# No shout box?



## krishna (Aug 7, 2004)

Just wondering if there will or won't be a shout box on the site.Has the decision allready been made?


----------



## Daniel (Jul 11, 2004)

There will be a shoutbox, James will make it when he got back.


----------



## max (Jul 17, 2004)

The D2-Shoutbox is finally pretty stable for IPB 2.0.


----------



## krishna (Aug 7, 2004)

Max? Maybe if you said that in Martian I might, at Nasa, be able to find a translator...Kerry


----------



## max (Jul 17, 2004)

The D2-Shoutbox is the only GOOD shoutbox that has been written for Invision Power Board 2.0. This forum is built on IPB 2.0. However, IPB 2.0 is still in beta form (in other words, it's still being developed...). Up until recently the D2-Shoutbox was quite buggy. The latest version of the shoutbox is quite well written.

Hope that's a bit clearer.... hehe


----------



## becky (Jul 19, 2004)

I was wondering about the shoutbax, too. So far every time I've gotten the urge to shout I've just gone over to soloviolin!


----------



## krishna (Aug 7, 2004)

Thanx Max! ...Kerry


----------



## James (Jul 11, 2004)

Shout box is coming within a few days. I'm back in London ready to roll.


----------



## becky (Jul 19, 2004)

Excellent!


----------



## max (Jul 17, 2004)

Welcome back James!


----------



## Guest (Jan 16, 2019)

What is the purpose of a shout box?


----------



## LezLee (Feb 21, 2014)

What IS a shoutbox?


----------



## Ingélou (Feb 10, 2013)

LezLee said:


> What IS a shoutbox?


Bless Professor Google. 
https://en.wikipedia.org/wiki/Shoutbox
Not that I'm any the wiser - my brain shuts down when there are any technical details. 
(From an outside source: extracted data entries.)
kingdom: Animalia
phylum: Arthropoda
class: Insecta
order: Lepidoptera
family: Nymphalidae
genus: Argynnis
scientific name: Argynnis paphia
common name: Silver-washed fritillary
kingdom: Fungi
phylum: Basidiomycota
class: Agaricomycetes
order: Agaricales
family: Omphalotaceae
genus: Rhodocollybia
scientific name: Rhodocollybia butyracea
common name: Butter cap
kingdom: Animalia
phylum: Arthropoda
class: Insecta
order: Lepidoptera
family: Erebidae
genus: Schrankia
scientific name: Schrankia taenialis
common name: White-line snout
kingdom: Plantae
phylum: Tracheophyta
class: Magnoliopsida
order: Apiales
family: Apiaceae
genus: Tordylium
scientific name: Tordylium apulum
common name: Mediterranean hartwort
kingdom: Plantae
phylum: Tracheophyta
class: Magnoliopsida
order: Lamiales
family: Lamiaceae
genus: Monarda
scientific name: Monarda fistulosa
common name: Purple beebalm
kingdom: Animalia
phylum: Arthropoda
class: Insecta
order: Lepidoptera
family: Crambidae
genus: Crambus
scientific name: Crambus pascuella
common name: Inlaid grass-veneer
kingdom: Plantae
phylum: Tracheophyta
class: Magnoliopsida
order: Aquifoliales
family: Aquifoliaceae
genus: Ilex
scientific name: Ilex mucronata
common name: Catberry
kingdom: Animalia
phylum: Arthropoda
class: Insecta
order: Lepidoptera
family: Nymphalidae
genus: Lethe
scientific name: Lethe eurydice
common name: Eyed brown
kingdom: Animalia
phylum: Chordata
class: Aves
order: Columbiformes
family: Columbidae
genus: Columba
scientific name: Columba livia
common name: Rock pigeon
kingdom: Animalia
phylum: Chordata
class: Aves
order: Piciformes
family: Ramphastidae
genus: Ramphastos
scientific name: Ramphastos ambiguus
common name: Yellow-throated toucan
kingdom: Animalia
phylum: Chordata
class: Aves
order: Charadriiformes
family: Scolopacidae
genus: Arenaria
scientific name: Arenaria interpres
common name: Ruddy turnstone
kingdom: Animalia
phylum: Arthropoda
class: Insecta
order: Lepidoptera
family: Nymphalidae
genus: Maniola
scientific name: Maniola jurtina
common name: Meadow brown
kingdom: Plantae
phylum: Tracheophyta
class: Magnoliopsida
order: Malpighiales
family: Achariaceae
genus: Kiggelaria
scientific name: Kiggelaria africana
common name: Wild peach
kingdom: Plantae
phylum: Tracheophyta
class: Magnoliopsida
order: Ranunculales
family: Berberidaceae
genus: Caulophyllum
But surely this thread is old, before TC took its present shape.


----------



## Guest (Jan 16, 2019)

LezLee said:


> What IS a shoutbox?


I'm not sure , but I think it is a live message link thing where you can just drop in and say hello, or report about what you are doing. You can scroll up the messages to see who has been on. Maybe Krummhorn will tell us.


----------



## LezLee (Feb 21, 2014)

Ingélou said:


> Bless Professor Google.
> https://en.wikipedia.org/wiki/Shoutbox
> Not that I'm any the wiser - my brain shuts down when there are any technical details.
> 
> But surely this thread is old, before TC took its present shape.


Joining you on the shutdown step!


----------



## Art Rock (Nov 28, 2009)

A shoutbox is so 2004..............


----------



## Guest (Jan 16, 2019)

LezLee said:


> Joining you on the shutdown step!


I was bored and scrolling past community posts out of curiosity and thought I might resurrect this topic .


----------



## Guest (Jan 16, 2019)

My avatar was a beautiful animated sparkly jewel , but when I uploaded it here, it is just a still picture. Such disappointments in life are frustrating!


----------



## Taggart (Feb 14, 2013)

Old, out of date thread. Now closed.


----------